Exercise objective :: Count up the lines below that include the string "curtain" and report the number by itself.

== Data shown ==

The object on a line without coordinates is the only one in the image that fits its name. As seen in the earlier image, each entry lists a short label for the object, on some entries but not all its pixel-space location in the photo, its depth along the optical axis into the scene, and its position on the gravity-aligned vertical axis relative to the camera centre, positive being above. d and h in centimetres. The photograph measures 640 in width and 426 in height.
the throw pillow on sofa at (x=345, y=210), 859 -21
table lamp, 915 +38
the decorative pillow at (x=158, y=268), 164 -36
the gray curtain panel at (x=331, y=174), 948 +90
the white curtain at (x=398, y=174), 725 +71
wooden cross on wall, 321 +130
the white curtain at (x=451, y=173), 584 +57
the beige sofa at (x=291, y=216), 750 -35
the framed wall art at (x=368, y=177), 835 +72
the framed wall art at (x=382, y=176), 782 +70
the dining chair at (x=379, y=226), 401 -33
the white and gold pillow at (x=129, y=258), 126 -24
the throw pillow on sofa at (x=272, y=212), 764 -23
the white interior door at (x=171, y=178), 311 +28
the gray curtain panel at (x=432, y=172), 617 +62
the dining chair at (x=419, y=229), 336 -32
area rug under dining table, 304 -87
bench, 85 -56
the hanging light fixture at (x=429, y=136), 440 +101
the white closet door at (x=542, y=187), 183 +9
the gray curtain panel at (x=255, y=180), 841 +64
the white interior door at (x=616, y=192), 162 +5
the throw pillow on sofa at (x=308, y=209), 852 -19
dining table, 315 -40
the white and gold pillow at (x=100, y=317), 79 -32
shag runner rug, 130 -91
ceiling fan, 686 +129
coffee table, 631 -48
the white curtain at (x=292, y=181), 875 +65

===

Written response :: 6